SOURCE TEXT:
To finish off today we are going to talk about vector operations and optimization of code. Remember, python is interpreted thus it is inherently slower than compiled languages, but we can use certain practices to speed up our code. To start lets look at the differences between NumPy and Pandas.

In [None]:
from numpy import random
np_array = random.randn(20,20)
pd_array = pd.DataFrame(np_array)

# time how long it takes to calculate the mean of a NumPy array
start_time = time.time()

np.mean(np_array)

end_time = time.time()

np_ti = end_time - start_time

# time how long it takes to calculate the speed of a Pandas DataFrame
start_time1 = time.time()

pd_array.mean()

end_time1 = time.time()

pd_ti = end_time1 - start_time1

print(f'It took Numpy {np_ti} second(s) to run, and Pandas {pd_ti} second(s) to run, or NumPy was {pd_ti / np_ti}x faster!')

# so obviosuly these two operations are both incredibly fast, but note that NumPy is faster for numerical operations,
# also note that this relationship is not linear! Thus try to perform numerical operations in NumPy when possible!

STATED TASK: Write out the portion of the NumPy and Pandas timing text starting at "To finish off" and ending at "np.mean(np_array)", copying it word for word.

DATA SHOWN:
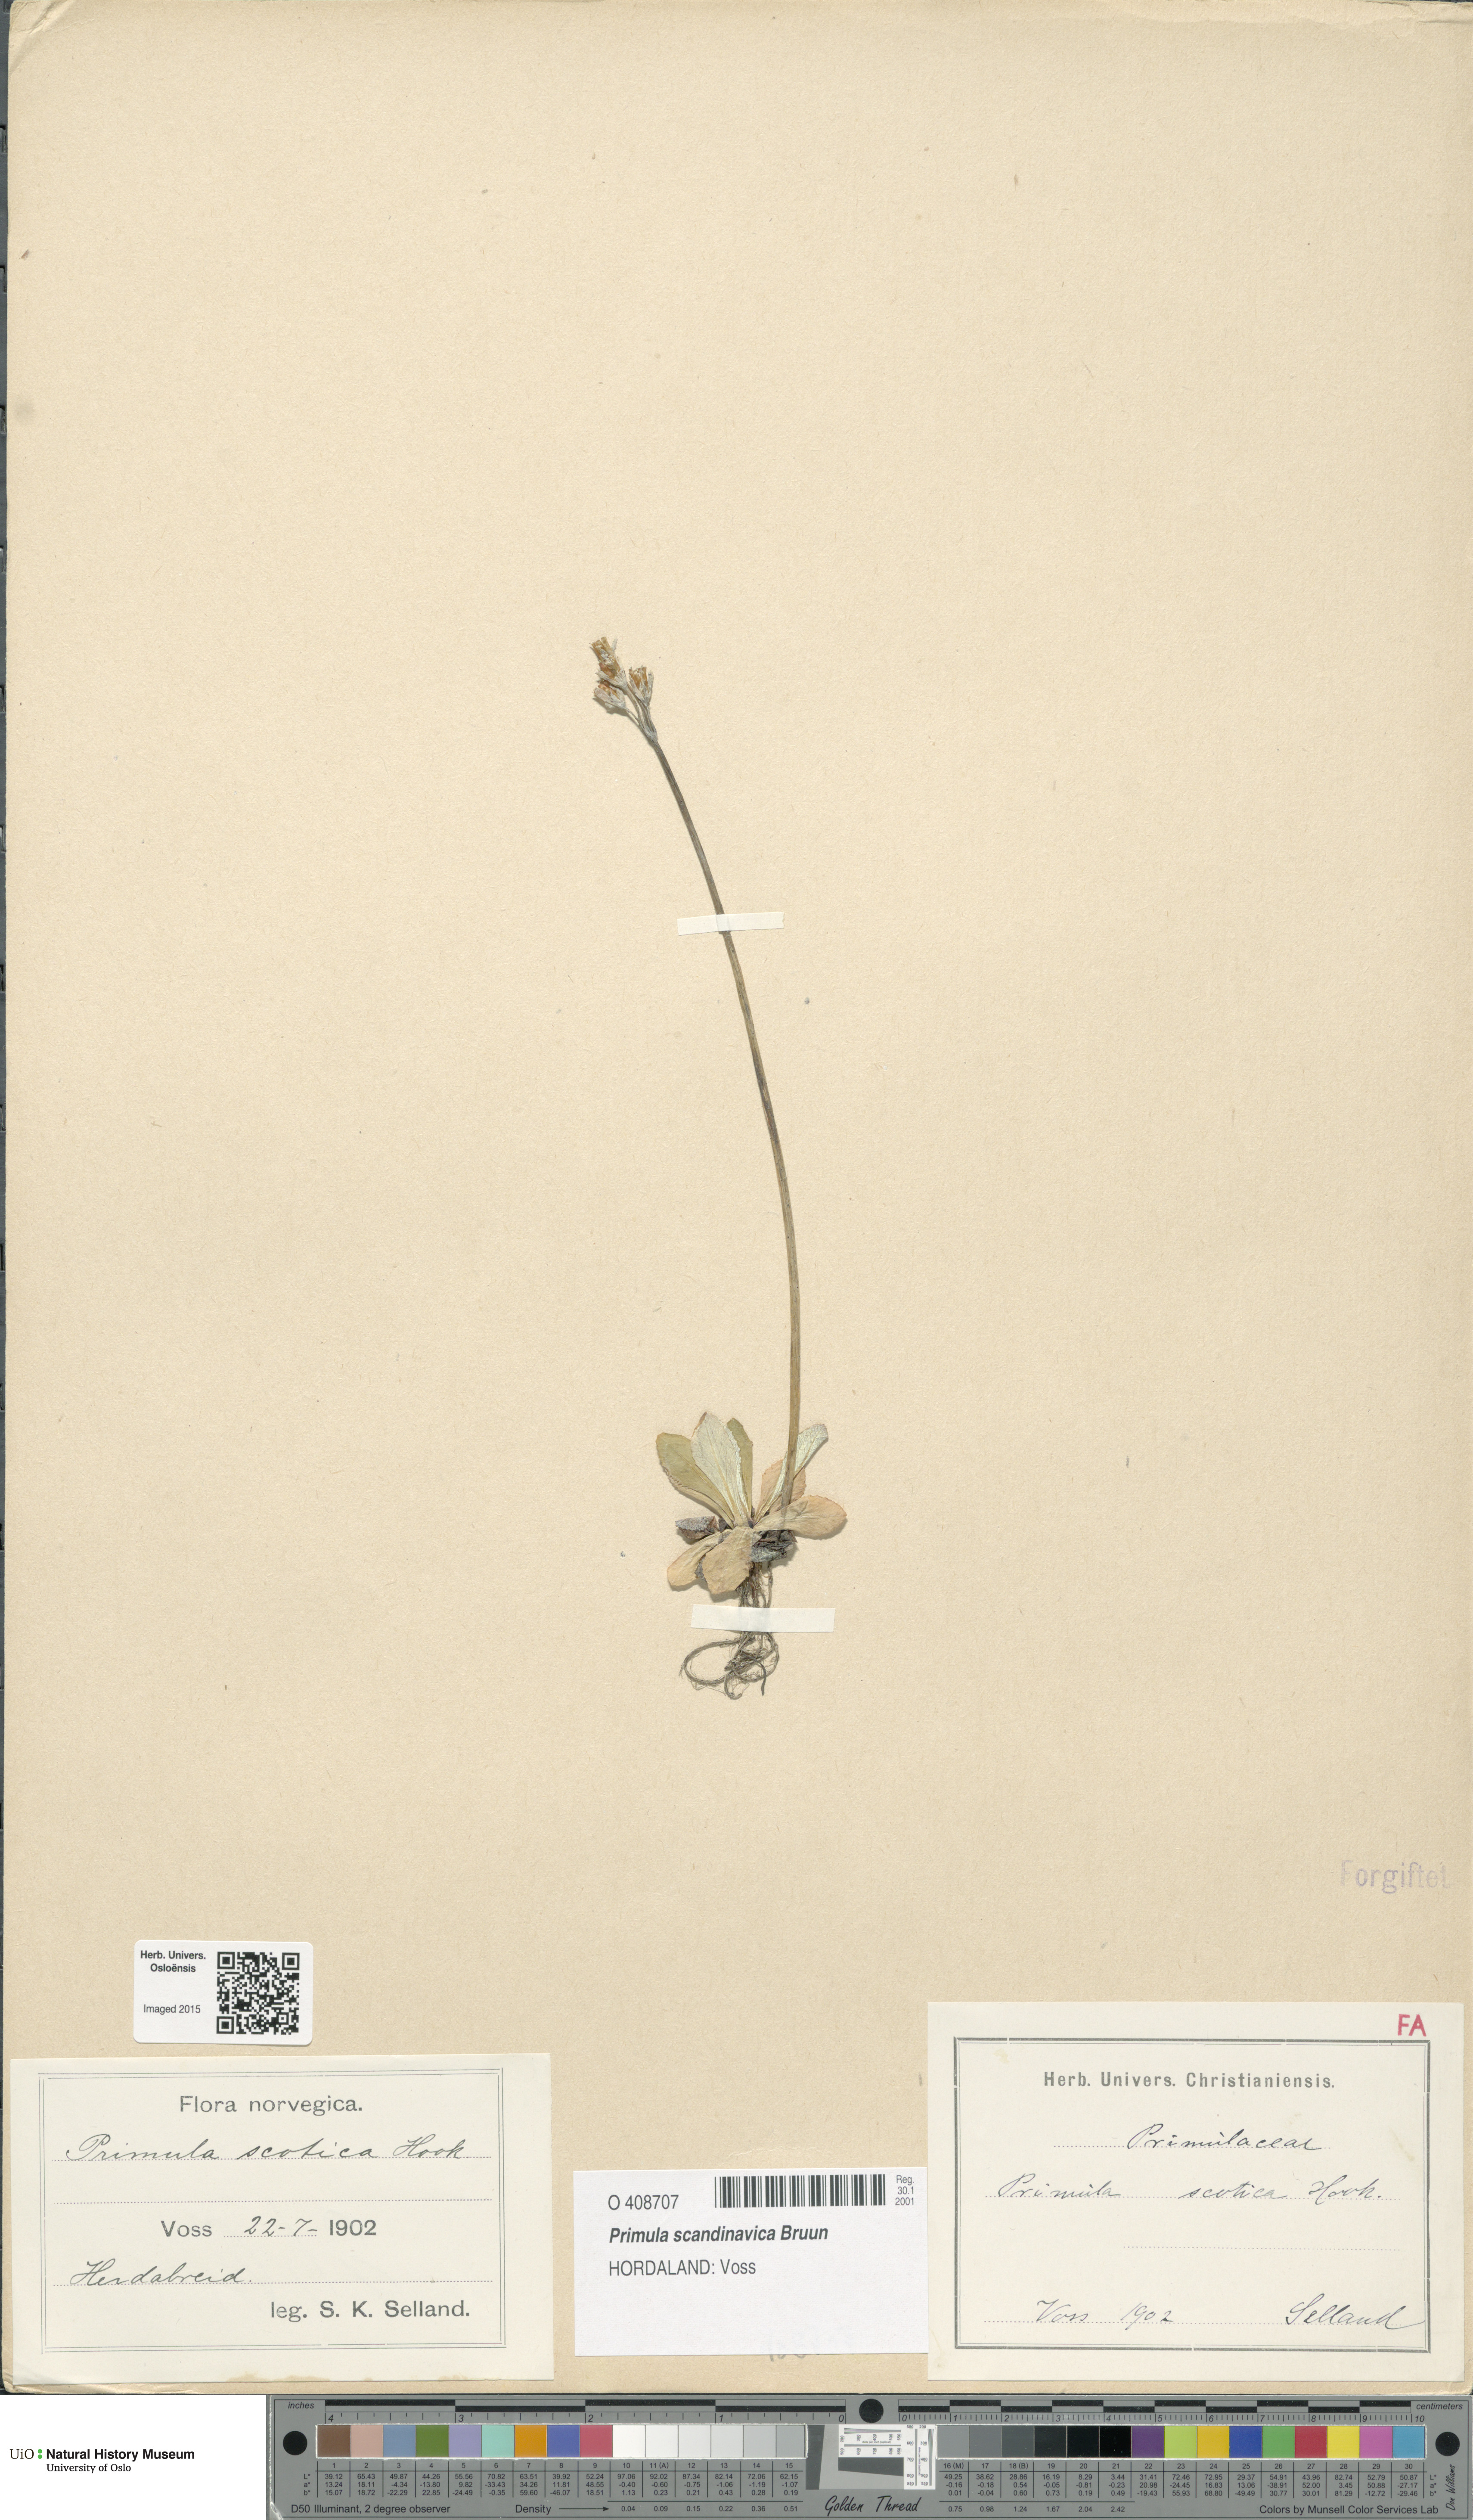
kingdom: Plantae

EXPECTED ANSWER:
To finish off today we are going to talk about vector operations and optimization of code. Remember, python is interpreted thus it is inherently slower than compiled languages, but we can use certain practices to speed up our code. To start lets look at the differences between NumPy and Pandas.

In [None]:
from numpy import random
np_array = random.randn(20,20)
pd_array = pd.DataFrame(np_array)

# time how long it takes to calculate the mean of a NumPy array
start_time = time.time()

np.mean(np_array)